(Collected data)
|---|
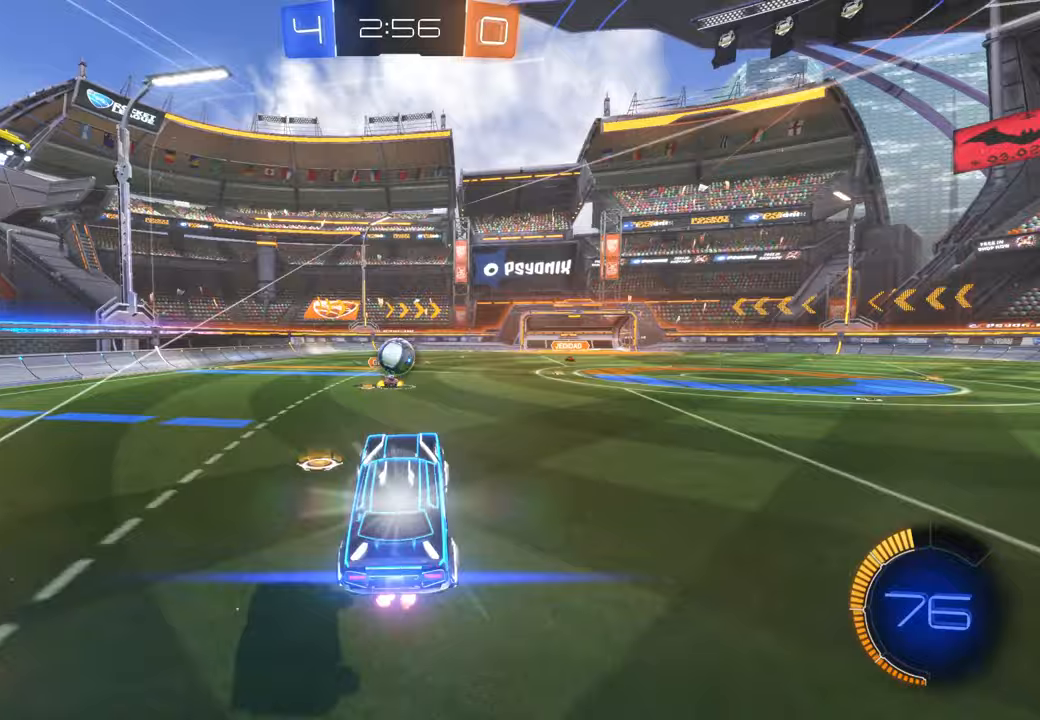
{"dt_ms": 500, "buttons": ["A", "X"], "left_stick": "up", "right_stick": "center", "events": [[117, "A", "up"], [117, "left_stick", "up-left"], [417, "left_stick", "up"], [450, "A", "down"]]}
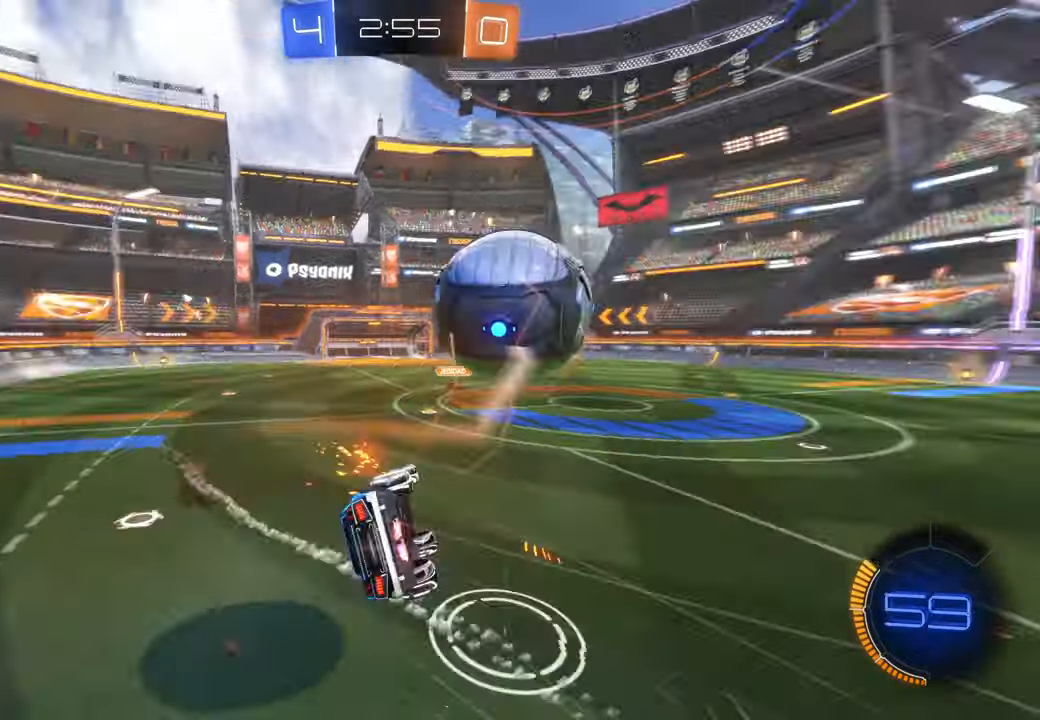
{"dt_ms": 500, "buttons": [], "left_stick": "center", "right_stick": "center", "events": [[67, "A", "up"], [133, "left_stick", "center"], [417, "X", "up"]]}
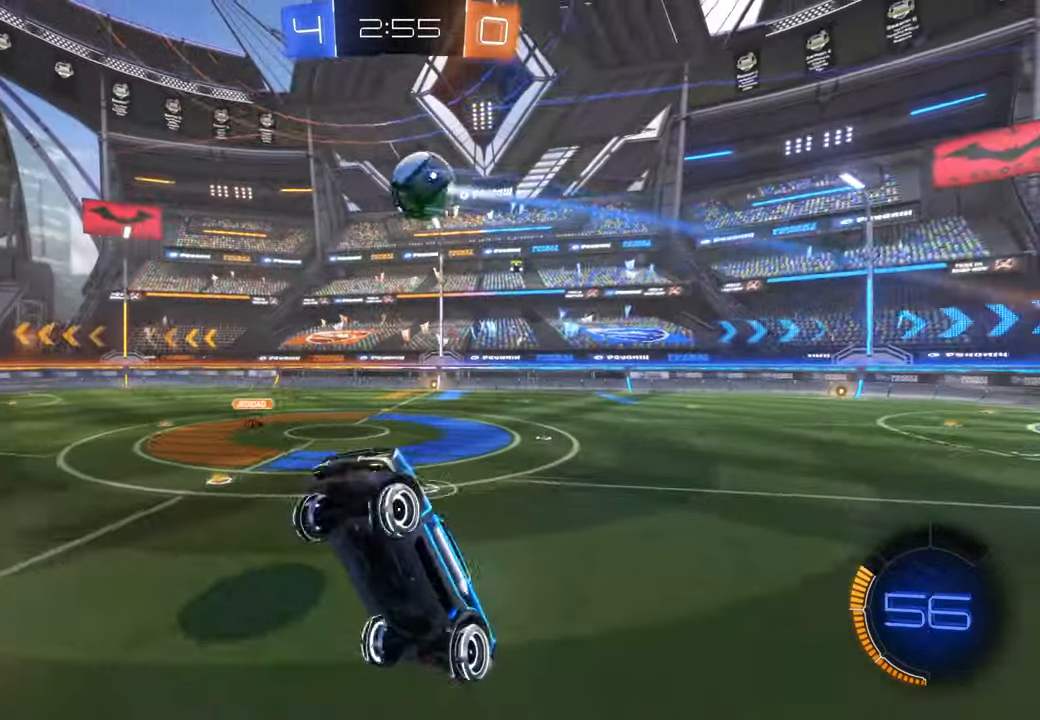
{"dt_ms": 1000, "buttons": ["X"], "left_stick": "center", "right_stick": "center", "events": [[83, "left_stick", "up-right"], [217, "left_stick", "center"], [300, "Y", "down"], [367, "Y", "up"], [583, "left_stick", "right"], [817, "left_stick", "center"], [833, "X", "down"]]}
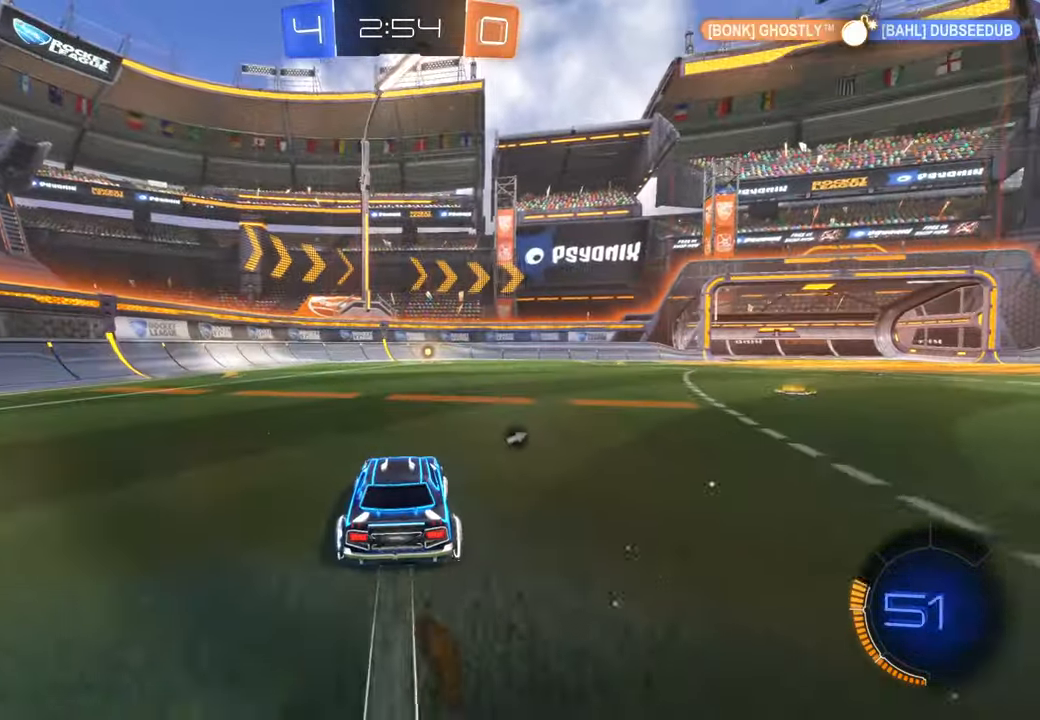
{"dt_ms": 500, "buttons": ["X"], "left_stick": "center", "right_stick": "center", "events": []}
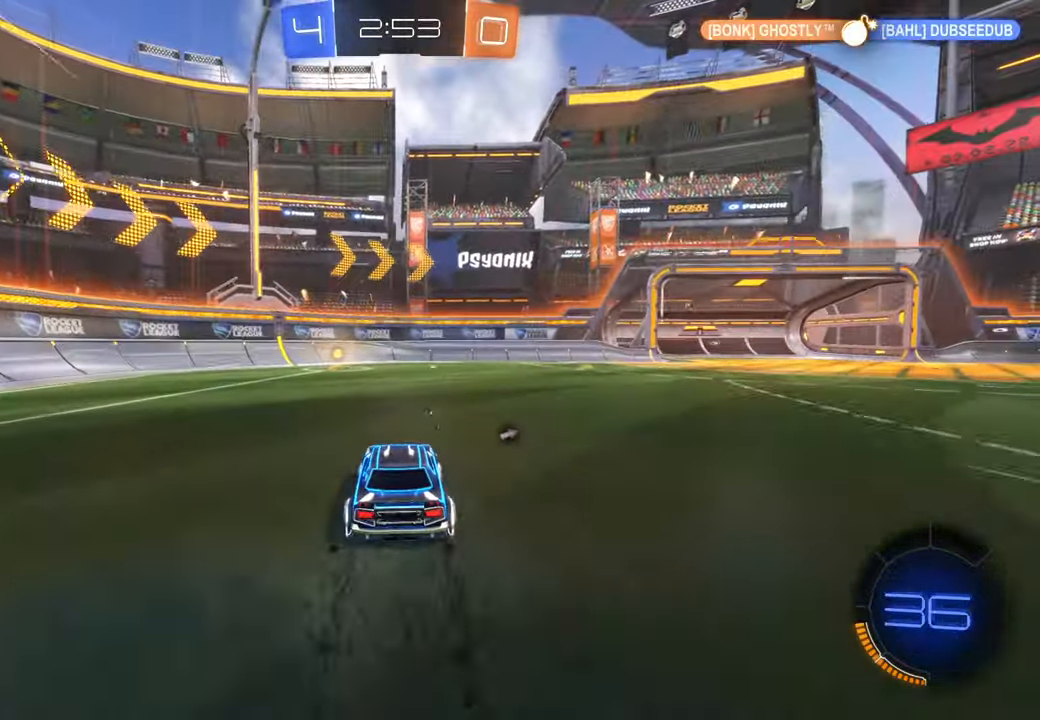
{"dt_ms": 500, "buttons": [], "left_stick": "center", "right_stick": "center", "events": [[50, "left_stick", "left"], [83, "X", "up"], [200, "left_stick", "center"], [333, "Y", "down"], [383, "Y", "up"]]}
|---|
- Task to complete
Copy each line of the records above that carries the word "down".

- Your response
{"dt_ms": 500, "buttons": ["A", "X"], "left_stick": "up", "right_stick": "center", "events": [[117, "A", "up"], [117, "left_stick", "up-left"], [417, "left_stick", "up"], [450, "A", "down"]]}
{"dt_ms": 1000, "buttons": ["X"], "left_stick": "center", "right_stick": "center", "events": [[83, "left_stick", "up-right"], [217, "left_stick", "center"], [300, "Y", "down"], [367, "Y", "up"], [583, "left_stick", "right"], [817, "left_stick", "center"], [833, "X", "down"]]}
{"dt_ms": 500, "buttons": [], "left_stick": "center", "right_stick": "center", "events": [[50, "left_stick", "left"], [83, "X", "up"], [200, "left_stick", "center"], [333, "Y", "down"], [383, "Y", "up"]]}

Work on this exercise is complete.